** PROBLEM REQUIREMENTS **
Copy the text of every item below word for word, omitting the pictures.
==== LISTED ENTRIES
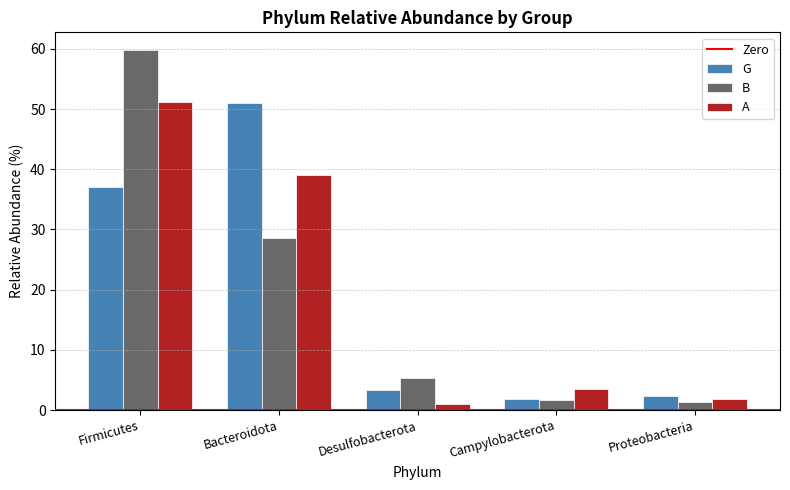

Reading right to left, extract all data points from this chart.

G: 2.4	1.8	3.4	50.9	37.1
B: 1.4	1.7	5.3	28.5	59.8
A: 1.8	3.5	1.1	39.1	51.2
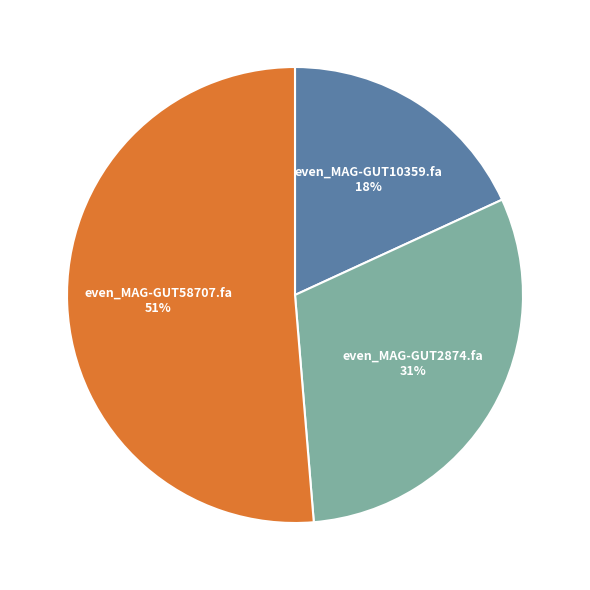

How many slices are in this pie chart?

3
========
** FINISHED EXERCISE **
Reading right to left, extract all data points from this chart.

G: 2.4	1.8	3.4	50.9	37.1
B: 1.4	1.7	5.3	28.5	59.8
A: 1.8	3.5	1.1	39.1	51.2

How many slices are in this pie chart?

3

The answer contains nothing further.